For the heat island, they look at how much greenery and water features there are in the streets, but the night temperatures also play a relatively large role.
On a heat island, especially for humans, it’s annoying that you can’t ventilate more or less during those tropical days. People don’t sleep. The city basically doesn’t have time to cool down in those places. And if people install air conditioners, we might end up like in Japan.
On some days it is forbidden to use appliances there because the energy consumption for the air conditioners is huge. They are no longer able to exist without it. The city is already so hot that it’s hard to walk outside the buildings.
Are the places in the mentioned image from the International Space Station similar to those heat islands?

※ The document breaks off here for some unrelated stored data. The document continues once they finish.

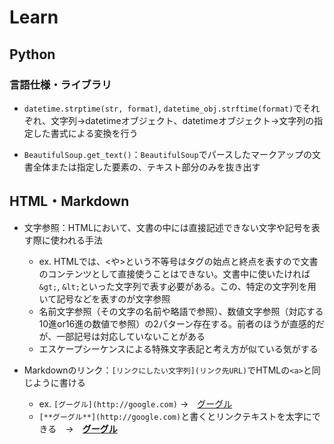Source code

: # Learn
## Python
### 言語仕様・ライブラリ
- `datetime.strptime(str, format)`, `datetime_obj.strftime(format)`でそれぞれ、文字列→datetimeオブジェクト、datetimeオブジェクト→文字列の指定した書式による変換を行う
  
- `BeautifulSoup.get_text()`：`BeautifulSoup`でパースしたマークアップの文書全体または指定した要素の、テキスト部分のみを抜き出す

## HTML・Markdown
- 文字参照：HTMLにおいて、文書の中には直接記述できない文字や記号を表す際に使われる手法  
  - ex. HTMLでは、<や>という不等号はタグの始点と終点を表すので文書のコンテンツとして直接使うことはできない。文書中に使いたければ`&gt;`, `&lt;`といった文字列で表す必要がある。この、特定の文字列を用いて記号などを表すのが文字参照  
  - 名前文字参照（その文字の名前や略語で参照）、数値文字参照（対応する10進or16進の数値で参照）の2パターン存在する。前者のほうが直感的だが、一部記号は対応していないことがある  
  - エスケープシーケンスによる特殊文字表記と考え方が似ている気がする
  
- Markdownのリンク：`[リンクにしたい文字列](リンク先URL)`でHTMLの`<a>`と同じように書ける  
  - ex. `[グーグル](http://google.com)` →　[グーグル](http://google.com)  
  - `[**グーグル**](http://google.com)`と書くとリンクテキストを太字にできる　→　[**グーグル**](http://google.com)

Already in 2020, the Institute of Planning and Development developed a kind of map of heat islands according to foreign methodologies. And one of its outputs is on the Prague geoportal. You can see which places are really warm and which are not.
According to the map of heat islands, can you tell which place is the warmest for living in Prague, and which is the coldest?
The surfaces themselves play a significant role. But a very warm area from the point of view of geographical location, poorly ventilated is the one called Hradební corzo, i.e. old Prague behind the walls, the Old Town, a heritage reserve. It is definitely a heat island.
And vice versa, the cooler place where the heat island is not at all or not so pronounced?
Prague has a prevailing westerly to south-westerly flow. Therefore, the edges of Prague above the level of the Vltava basin, such as Pankrác, are ventilated in a relatively good way. Even though it is a housing estate and there are skyscrapers, this part of Prague is relatively well ventilated. Or also Stodůlky.